L’Irlande à la présidence tournante du Conseil de l’UE
Membre de l'UE depuis 1973, l'Irlande s'est retrouvée, avec le Brexit, au cœur des négociations entre Londres et Bruxelles, en raison de sa frontière avec l'Irlande du Nord et de la menace que faisait peser un rétablissement de contrôles physiques sur l'accord du Vendredi saint. Depuis, le pays s'est imposé comme un exemple singulier de transformation économique : longtemps parmi les plus pauvres d'Europe jusque dans les années 1980 et considéré comme faisant partie des « petits pays ».
Avec une économie différenciée, l’Irlande cultive une forme d'européanisme à part, qui lui permet de peser malgré sa taille au sein d'une Union divisée. Depuis le 1er juillet 2026 et jusqu'au 31 décembre 2026, l'Irlande assure, pour la huitième fois de son histoire, la présidence tournante du Conseil de l'Union européenne, succédant à Chypre. Ce mandat s'inscrit dans un trio composé de la Lituanie (1er janvier au 30 juin 2027), et de la Grèce, (1er juillet au 31 décembre 2027).
Le Premier ministre irlandais Micheál Martin a présenté le 10 juin les priorités du mandat irlandais, placé sous le principe de « la force dans l'unité ». Une ambition qui s’explique en raison d’un contexte international marqué par l’instabilité. Les trois piliers annoncés du programme irlandais concentrent les efforts sur différentes priorités :
- Renforcer la compétitivité pour soutenir la prospérité et le bien être ;
- Défendre les valeurs fondamentales de l’Union ;
- Garantir la sécurité des citoyens européens.
Compétitivité :
Dans la continuité des rapports Draghi et Letta, qui ont pointé le retard d'investissement européen et les failles du marché unique, Dublin veut faire de la compétitivité le fil conducteur de son mandat. L’Irlande s’appuiera sur la feuille de route « Une Europe, un marché » adoptée en avril dernier. Un texte qui ambitionne une simplification de la réglementation européenne, une levée des obstacles au marché unique, une baisse des coûts de l'énergie et une accélération de la transition numérique. Toutefois, le dossier prioritaire pour l’Irlande reste le cadre financier pluriannuel 2028-2034, car c’est ce budget qui permettra de financer les nouvelles priorités de l’UE : un arbitrage est donc nécessaire entre compétitivité, sécurité, et politiques historiques comme la PAC ou la cohésion.

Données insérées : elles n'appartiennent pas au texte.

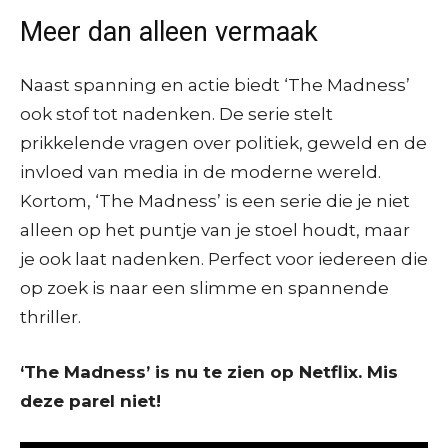
Meer dan alleen vermaak
Naast spanning en actie biedt ‘The Madness’
ook stof tot nadenken. De serie stelt
prikkelende vragen over politiek, geweld en de
invloed van media in de moderne wereld.
Kortom, ‘The Madness’ is een serie die je niet
alleen op het puntje van je stoel houdt, maar
je ook laat nadenken. Perfect voor iedereen die
op zoek is naar een slimme en spannende
thriller.
‘The Madness’ is nu te zien op Netflix. Mis
deze parel niet!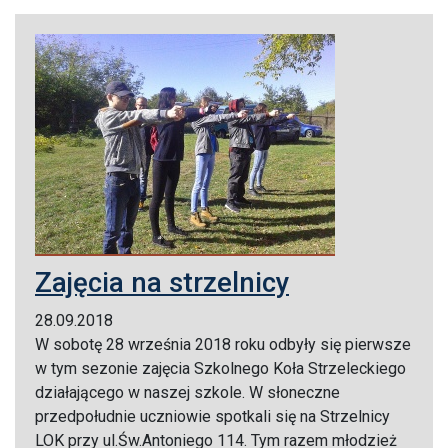
Zajęcia na strzelnicy
28.09.2018
W sobotę 28 września 2018 roku odbyły się pierwsze
w tym sezonie zajęcia Szkolnego Koła Strzeleckiego
działającego w naszej szkole. W słoneczne
przedpołudnie uczniowie spotkali się na Strzelnicy
LOK przy ul.Św.Antoniego 114. Tym razem młodzież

Une fragilité sur le plan de la sécurité :
Tout d’abord, Dublin entend maintenir le soutien à l'Ukraine face à la menace russe tout en avançant sur la mobilité militaire et le programme SAFE de prêts pour renforcer les capacités de défense de l'UE. Néanmoins, l'Irlande aborde ce sujet depuis une position de faiblesse : non membre de l'OTAN, elle n'a consacré que 0,2 % de son PIB à la défense en 2025, une tradition de neutralité ancrée dans le débat public. Cette fragilité démontrée par des incidents impliquant la marine et l'espace aérien irlandais depuis l'invasion russe de l'Ukraine, nourrit l'impatience de certains partenaires européens. A l’échelle européenne, l’Irlande cherche à promouvoir un renforcement des capacités des États membres. Pour autant, l’Irlande ne porte pas l’ambition de créer une armée européenne intégrée. Cette ambition s’inscrit dans les limites de sa politique traditionnelle de neutralité militaire, conduisant Dublin à privilégier une Europe de la défense fondée sur la coopération entre États. L'enjeu est donc double car l’Irlande doit renforcer ses capacités sécuritaires et débloquer les moyens financiers nécessaires, mais aussi conduire l’Europe en cette période d’instabilité.
Valeurs et neutralité :
Comme l'Espagne ou la Slovénie, l'Irlande compte parmi les États membres les plus critiques à l'égard des violations du droit international humanitaire dans les territoires occupés, et le gouvernement irlandais pousse depuis plusieurs mois pour une ligne européenne plus ferme face à Israël et à la détérioration de la situation à Gaza. Cette posture qui peut créer des tensions avec des partenaires plus prudents, illustre la volonté de Dublin d'affirmer un rôle diplomatique distinct sur la scène internationale.